Source data:
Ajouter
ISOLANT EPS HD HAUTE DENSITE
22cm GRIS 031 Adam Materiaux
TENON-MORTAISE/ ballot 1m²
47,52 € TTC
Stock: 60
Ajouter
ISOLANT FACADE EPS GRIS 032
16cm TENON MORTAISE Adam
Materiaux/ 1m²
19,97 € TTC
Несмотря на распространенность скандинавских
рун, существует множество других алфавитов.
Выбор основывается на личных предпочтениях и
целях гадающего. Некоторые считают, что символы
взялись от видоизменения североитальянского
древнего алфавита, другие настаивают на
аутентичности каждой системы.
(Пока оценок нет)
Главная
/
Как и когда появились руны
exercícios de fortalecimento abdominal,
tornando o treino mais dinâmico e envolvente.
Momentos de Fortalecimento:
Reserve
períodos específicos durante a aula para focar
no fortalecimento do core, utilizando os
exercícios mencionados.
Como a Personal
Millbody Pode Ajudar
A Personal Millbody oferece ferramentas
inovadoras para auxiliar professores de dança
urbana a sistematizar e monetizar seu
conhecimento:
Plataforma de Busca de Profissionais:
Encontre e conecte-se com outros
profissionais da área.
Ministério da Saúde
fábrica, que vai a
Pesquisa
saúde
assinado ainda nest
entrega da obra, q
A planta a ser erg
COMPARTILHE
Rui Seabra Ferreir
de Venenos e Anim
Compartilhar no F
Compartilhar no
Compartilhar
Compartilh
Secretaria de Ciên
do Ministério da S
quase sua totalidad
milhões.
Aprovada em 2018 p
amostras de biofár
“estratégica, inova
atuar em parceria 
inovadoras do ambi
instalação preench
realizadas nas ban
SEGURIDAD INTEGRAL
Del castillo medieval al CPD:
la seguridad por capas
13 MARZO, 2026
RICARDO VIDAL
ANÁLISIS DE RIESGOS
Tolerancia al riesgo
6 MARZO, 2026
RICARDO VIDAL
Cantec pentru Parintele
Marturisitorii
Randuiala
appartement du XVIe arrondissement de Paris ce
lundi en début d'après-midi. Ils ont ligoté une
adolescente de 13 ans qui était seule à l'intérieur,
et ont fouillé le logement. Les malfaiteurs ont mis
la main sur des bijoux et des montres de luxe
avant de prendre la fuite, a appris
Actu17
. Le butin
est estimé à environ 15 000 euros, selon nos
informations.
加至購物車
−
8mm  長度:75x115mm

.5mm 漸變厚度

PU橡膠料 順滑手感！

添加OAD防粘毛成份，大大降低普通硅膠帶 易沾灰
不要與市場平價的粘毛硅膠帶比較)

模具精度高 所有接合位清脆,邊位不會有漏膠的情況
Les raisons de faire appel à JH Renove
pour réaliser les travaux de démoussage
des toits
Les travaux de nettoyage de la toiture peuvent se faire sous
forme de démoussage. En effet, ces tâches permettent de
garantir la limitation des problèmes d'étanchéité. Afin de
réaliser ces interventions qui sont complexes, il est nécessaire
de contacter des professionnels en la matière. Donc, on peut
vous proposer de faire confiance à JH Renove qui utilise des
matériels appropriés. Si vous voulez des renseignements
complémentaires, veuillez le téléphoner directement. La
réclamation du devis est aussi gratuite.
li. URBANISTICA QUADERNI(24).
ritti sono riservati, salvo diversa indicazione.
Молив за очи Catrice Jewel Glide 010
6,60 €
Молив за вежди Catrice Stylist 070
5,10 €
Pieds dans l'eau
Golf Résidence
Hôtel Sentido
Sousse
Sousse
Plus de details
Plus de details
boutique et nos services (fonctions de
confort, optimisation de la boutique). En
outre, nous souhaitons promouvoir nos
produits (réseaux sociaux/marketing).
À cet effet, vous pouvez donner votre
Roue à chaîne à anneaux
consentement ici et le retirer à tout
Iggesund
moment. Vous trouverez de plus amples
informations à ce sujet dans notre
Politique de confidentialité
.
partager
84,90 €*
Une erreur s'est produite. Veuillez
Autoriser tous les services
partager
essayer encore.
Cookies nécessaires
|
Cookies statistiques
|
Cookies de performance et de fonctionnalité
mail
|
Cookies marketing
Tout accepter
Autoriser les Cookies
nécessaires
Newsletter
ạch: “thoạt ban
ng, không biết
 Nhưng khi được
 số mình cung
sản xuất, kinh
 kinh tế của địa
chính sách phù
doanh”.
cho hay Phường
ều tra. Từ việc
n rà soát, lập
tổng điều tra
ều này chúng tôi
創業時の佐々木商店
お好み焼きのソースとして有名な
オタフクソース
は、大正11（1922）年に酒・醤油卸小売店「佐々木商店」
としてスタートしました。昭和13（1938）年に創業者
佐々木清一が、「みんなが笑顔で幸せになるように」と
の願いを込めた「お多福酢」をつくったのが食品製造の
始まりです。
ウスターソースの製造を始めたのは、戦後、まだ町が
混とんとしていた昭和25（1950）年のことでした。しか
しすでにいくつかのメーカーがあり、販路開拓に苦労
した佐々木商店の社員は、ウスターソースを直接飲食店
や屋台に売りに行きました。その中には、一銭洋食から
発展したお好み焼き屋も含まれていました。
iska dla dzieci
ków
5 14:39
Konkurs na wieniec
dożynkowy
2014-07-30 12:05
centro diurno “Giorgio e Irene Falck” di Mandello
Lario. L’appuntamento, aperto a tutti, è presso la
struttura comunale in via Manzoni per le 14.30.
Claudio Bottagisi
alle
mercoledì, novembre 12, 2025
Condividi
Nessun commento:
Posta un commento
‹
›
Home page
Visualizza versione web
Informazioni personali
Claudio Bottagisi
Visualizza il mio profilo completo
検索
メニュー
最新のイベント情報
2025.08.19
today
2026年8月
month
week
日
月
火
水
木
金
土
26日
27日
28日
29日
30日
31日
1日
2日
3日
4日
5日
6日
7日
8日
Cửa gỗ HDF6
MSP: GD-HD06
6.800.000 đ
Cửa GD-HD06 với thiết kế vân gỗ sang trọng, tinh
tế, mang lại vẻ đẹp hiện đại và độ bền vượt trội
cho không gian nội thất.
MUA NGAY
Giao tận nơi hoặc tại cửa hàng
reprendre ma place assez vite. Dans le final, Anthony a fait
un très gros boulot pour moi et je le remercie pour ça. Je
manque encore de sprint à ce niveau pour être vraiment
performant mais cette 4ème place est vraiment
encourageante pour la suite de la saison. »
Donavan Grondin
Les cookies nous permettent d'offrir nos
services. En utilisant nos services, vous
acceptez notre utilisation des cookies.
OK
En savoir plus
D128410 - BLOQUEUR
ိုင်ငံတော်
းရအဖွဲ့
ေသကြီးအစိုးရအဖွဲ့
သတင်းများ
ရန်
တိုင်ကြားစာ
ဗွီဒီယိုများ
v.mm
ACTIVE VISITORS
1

### Task objective
Copy out each line of the entries above that holds "faire".

### Reply to the task
Les raisons de faire appel à JH Renove
Les travaux de nettoyage de la toiture peuvent se faire sous
vous proposer de faire confiance à JH Renove qui utilise des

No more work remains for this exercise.